__TASK ITEM__: Working from the entries below, give again each line from the first through the one containing "As the product evolved beyond just a web", exactly and with nothing else.

__GIVEN INFORMATION__:
------------

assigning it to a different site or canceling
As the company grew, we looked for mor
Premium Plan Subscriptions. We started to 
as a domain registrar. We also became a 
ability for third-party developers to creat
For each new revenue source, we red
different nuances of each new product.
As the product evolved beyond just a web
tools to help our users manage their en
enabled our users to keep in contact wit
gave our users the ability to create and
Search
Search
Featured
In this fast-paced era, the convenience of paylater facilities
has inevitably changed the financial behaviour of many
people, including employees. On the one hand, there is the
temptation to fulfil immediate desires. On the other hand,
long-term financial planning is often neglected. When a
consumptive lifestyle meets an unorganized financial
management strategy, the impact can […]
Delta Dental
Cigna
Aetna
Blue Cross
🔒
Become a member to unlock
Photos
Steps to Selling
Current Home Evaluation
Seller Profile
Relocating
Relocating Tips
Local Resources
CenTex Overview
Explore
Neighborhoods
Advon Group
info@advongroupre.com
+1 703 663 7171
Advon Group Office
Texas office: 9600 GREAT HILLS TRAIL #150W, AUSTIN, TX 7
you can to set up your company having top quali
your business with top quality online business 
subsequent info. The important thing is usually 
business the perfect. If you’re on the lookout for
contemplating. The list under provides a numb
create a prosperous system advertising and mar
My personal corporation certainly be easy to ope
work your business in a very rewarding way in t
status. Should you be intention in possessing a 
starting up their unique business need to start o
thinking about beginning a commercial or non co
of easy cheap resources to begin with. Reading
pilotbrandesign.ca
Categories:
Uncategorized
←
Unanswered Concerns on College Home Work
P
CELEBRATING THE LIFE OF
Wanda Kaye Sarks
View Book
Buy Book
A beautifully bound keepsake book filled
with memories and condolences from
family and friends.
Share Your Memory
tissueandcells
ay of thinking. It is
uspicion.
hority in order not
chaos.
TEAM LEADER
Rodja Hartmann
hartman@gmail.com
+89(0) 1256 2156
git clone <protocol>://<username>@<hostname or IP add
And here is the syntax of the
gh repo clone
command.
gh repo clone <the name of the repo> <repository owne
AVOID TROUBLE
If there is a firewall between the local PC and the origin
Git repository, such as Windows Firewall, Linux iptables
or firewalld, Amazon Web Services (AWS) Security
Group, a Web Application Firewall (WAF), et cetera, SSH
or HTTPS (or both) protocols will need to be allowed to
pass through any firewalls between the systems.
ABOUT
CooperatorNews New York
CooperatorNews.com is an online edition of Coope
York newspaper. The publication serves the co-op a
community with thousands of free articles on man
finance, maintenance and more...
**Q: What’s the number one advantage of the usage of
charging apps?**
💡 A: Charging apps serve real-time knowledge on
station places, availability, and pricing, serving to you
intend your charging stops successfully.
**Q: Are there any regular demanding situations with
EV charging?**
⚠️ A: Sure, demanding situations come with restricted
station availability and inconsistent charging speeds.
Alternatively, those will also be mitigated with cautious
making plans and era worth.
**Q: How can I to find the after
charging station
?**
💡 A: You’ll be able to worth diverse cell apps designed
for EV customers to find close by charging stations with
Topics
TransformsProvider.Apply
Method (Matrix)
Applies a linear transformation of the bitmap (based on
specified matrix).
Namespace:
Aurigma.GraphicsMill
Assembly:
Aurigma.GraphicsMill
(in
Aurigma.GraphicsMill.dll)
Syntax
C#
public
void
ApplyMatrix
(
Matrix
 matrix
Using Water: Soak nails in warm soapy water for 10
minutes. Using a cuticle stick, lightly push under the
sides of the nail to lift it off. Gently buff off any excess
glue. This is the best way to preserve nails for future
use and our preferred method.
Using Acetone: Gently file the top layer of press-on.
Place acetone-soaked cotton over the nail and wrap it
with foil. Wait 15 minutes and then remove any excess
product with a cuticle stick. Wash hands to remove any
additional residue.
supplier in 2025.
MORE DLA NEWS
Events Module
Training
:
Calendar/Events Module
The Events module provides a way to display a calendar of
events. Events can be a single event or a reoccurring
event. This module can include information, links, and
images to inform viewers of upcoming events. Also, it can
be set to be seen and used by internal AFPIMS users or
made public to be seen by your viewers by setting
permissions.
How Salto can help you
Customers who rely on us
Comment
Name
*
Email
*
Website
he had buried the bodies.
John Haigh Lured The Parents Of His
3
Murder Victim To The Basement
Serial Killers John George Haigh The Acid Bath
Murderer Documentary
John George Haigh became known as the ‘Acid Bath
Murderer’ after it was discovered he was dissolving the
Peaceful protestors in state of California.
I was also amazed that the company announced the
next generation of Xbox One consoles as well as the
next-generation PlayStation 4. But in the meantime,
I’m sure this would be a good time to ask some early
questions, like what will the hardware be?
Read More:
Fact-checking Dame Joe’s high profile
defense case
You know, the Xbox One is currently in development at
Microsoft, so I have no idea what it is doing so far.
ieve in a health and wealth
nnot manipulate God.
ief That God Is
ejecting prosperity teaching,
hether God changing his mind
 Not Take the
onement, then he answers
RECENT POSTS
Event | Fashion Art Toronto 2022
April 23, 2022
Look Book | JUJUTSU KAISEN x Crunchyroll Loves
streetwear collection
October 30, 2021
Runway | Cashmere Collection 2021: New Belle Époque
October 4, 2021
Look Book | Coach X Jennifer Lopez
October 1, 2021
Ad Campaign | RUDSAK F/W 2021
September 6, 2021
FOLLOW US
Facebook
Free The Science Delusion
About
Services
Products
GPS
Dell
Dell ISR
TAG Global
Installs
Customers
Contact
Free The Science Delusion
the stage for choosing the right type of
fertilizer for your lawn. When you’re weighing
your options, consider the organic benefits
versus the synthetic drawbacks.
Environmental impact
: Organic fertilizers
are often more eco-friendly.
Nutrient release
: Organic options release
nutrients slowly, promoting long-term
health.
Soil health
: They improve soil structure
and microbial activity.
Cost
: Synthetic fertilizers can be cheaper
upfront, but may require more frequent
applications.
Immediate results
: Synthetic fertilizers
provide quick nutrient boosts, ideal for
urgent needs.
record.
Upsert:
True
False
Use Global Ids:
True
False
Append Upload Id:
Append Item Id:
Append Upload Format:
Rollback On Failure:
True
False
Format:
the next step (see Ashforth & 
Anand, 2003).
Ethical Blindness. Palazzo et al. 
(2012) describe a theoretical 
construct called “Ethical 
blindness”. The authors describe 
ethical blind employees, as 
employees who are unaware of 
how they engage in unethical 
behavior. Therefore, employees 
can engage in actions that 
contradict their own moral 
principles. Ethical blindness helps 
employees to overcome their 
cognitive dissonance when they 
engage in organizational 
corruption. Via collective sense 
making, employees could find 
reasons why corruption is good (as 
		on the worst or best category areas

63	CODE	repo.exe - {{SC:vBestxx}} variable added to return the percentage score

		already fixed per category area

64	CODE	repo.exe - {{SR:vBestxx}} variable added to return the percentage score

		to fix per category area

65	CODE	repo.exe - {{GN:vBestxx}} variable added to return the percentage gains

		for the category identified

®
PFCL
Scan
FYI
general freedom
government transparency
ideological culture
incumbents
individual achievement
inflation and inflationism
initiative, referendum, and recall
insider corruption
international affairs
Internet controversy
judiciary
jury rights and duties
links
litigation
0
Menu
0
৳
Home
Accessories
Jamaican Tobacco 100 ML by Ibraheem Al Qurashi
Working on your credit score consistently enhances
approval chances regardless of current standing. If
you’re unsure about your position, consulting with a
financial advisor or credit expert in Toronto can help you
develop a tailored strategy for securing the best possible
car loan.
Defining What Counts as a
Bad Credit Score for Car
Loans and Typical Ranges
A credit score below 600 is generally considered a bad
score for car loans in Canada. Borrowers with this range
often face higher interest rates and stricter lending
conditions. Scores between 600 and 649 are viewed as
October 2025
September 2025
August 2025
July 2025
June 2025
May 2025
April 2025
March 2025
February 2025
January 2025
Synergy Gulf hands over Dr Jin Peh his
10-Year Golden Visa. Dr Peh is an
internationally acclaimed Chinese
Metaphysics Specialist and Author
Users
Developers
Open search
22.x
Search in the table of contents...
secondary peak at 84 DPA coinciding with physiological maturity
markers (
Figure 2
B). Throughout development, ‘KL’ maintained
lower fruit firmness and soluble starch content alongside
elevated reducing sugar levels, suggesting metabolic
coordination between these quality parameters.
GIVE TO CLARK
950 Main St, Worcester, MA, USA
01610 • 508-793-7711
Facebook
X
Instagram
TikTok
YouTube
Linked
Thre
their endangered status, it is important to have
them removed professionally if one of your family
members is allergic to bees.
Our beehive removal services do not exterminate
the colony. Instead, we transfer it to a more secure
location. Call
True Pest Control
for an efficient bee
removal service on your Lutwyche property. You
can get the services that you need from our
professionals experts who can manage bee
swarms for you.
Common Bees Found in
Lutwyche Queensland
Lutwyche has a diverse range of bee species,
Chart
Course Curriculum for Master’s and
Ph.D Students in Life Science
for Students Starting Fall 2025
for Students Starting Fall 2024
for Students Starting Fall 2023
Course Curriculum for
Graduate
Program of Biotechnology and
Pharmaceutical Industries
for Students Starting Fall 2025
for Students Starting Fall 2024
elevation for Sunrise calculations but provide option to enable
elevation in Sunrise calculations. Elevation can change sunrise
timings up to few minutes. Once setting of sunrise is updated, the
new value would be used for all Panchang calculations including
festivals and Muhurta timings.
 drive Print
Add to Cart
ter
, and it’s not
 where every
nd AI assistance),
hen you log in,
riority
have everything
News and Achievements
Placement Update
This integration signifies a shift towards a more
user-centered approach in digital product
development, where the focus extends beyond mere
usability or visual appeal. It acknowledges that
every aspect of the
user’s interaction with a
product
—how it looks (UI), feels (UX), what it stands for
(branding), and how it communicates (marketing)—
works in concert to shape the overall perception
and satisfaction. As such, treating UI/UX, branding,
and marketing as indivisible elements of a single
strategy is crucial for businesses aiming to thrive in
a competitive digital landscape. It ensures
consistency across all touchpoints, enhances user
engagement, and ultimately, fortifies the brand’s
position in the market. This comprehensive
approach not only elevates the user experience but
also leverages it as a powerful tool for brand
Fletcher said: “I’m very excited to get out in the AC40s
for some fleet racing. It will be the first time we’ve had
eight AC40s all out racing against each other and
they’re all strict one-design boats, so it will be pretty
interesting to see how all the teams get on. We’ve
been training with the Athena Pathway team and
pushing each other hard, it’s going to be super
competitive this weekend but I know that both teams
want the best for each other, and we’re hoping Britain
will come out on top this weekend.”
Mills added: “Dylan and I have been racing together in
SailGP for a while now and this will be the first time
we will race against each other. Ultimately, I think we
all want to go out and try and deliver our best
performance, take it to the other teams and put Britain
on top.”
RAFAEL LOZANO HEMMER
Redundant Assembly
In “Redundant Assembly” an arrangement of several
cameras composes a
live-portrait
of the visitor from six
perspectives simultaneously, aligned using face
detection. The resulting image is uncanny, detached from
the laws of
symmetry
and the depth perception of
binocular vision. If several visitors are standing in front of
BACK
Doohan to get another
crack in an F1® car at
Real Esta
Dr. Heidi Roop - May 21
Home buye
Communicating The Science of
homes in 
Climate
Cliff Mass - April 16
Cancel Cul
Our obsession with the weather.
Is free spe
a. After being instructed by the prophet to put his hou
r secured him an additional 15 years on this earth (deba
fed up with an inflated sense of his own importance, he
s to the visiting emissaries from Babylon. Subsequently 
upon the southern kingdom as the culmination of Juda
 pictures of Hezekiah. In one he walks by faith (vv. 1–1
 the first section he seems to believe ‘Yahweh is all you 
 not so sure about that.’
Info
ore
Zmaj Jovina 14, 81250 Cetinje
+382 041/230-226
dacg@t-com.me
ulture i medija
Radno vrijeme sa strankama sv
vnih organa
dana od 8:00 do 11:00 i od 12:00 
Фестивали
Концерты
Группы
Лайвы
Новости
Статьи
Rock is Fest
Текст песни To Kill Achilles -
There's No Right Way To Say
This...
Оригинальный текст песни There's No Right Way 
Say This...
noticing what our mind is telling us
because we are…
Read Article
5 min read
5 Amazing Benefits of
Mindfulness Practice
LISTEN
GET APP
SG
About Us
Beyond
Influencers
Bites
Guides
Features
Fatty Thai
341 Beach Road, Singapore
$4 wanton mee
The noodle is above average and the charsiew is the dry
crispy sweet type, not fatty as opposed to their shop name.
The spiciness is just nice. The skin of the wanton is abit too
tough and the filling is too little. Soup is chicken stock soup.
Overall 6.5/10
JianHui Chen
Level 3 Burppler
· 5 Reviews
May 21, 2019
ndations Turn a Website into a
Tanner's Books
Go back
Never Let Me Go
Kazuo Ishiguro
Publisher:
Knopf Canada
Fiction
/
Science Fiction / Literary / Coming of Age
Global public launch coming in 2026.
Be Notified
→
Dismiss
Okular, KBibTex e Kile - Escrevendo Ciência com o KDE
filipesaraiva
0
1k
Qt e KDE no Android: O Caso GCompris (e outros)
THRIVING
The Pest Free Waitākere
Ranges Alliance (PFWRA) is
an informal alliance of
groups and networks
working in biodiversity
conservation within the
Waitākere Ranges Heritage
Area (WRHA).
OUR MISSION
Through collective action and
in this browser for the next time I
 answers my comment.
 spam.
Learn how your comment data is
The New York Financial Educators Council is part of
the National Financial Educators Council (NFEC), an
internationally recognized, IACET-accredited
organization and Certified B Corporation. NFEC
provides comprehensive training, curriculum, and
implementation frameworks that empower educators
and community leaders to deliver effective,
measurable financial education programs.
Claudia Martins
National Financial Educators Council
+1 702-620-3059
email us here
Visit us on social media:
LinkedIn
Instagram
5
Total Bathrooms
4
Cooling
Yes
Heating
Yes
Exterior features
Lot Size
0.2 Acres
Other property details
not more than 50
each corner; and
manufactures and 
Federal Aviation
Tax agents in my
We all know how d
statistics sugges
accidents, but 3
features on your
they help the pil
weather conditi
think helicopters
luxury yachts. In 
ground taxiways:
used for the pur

------------

__ANSWER FOR THE TASK__:
assigning it to a different site or canceling
As the company grew, we looked for mor
Premium Plan Subscriptions. We started to 
as a domain registrar. We also became a 
ability for third-party developers to creat
For each new revenue source, we red
different nuances of each new product.
As the product evolved beyond just a web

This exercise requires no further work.